### Source material

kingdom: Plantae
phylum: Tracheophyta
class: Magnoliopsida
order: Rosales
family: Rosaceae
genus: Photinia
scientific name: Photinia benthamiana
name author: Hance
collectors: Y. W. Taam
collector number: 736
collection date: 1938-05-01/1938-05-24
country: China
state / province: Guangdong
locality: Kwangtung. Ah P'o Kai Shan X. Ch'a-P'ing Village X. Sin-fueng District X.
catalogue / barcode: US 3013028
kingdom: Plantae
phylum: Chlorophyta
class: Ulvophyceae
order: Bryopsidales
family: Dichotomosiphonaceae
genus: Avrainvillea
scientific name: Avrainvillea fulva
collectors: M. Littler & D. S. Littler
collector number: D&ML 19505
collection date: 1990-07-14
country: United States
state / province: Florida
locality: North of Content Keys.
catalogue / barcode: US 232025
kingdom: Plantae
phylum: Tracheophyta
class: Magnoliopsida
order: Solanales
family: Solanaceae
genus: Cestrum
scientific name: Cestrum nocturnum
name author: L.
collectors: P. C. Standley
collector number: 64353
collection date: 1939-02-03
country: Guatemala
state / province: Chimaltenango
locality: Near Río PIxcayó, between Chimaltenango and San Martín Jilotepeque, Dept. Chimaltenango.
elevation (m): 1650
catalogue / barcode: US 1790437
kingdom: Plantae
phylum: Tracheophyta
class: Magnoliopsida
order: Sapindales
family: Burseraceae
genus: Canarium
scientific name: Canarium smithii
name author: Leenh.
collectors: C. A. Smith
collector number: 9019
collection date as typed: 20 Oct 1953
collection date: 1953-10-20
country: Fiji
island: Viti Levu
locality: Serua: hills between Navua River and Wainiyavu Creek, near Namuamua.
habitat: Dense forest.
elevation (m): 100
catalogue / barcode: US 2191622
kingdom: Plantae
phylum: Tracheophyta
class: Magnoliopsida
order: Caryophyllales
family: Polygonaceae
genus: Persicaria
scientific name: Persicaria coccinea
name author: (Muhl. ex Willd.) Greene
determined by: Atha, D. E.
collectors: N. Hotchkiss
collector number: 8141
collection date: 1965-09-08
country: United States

### Work to be completed
Copy out every line of the data above word for word, without changing anything.

### Written answer
kingdom: Plantae
phylum: Tracheophyta
class: Magnoliopsida
order: Rosales
family: Rosaceae
genus: Photinia
scientific name: Photinia benthamiana
name author: Hance
collectors: Y. W. Taam
collector number: 736
collection date: 1938-05-01/1938-05-24
country: China
state / province: Guangdong
locality: Kwangtung. Ah P'o Kai Shan X. Ch'a-P'ing Village X. Sin-fueng District X.
catalogue / barcode: US 3013028
kingdom: Plantae
phylum: Chlorophyta
class: Ulvophyceae
order: Bryopsidales
family: Dichotomosiphonaceae
genus: Avrainvillea
scientific name: Avrainvillea fulva
collectors: M. Littler & D. S. Littler
collector number: D&ML 19505
collection date: 1990-07-14
country: United States
state / province: Florida
locality: North of Content Keys.
catalogue / barcode: US 232025
kingdom: Plantae
phylum: Tracheophyta
class: Magnoliopsida
order: Solanales
family: Solanaceae
genus: Cestrum
scientific name: Cestrum nocturnum
name author: L.
collectors: P. C. Standley
collector number: 64353
collection date: 1939-02-03
country: Guatemala
state / province: Chimaltenango
locality: Near Río PIxcayó, between Chimaltenango and San Martín Jilotepeque, Dept. Chimaltenango.
elevation (m): 1650
catalogue / barcode: US 1790437
kingdom: Plantae
phylum: Tracheophyta
class: Magnoliopsida
order: Sapindales
family: Burseraceae
genus: Canarium
scientific name: Canarium smithii
name author: Leenh.
collectors: C. A. Smith
collector number: 9019
collection date as typed: 20 Oct 1953
collection date: 1953-10-20
country: Fiji
island: Viti Levu
locality: Serua: hills between Navua River and Wainiyavu Creek, near Namuamua.
habitat: Dense forest.
elevation (m): 100
catalogue / barcode: US 2191622
kingdom: Plantae
phylum: Tracheophyta
class: Magnoliopsida
order: Caryophyllales
family: Polygonaceae
genus: Persicaria
scientific name: Persicaria coccinea
name author: (Muhl. ex Willd.) Greene
determined by: Atha, D. E.
collectors: N. Hotchkiss
collector number: 8141
collection date: 1965-09-08
country: United States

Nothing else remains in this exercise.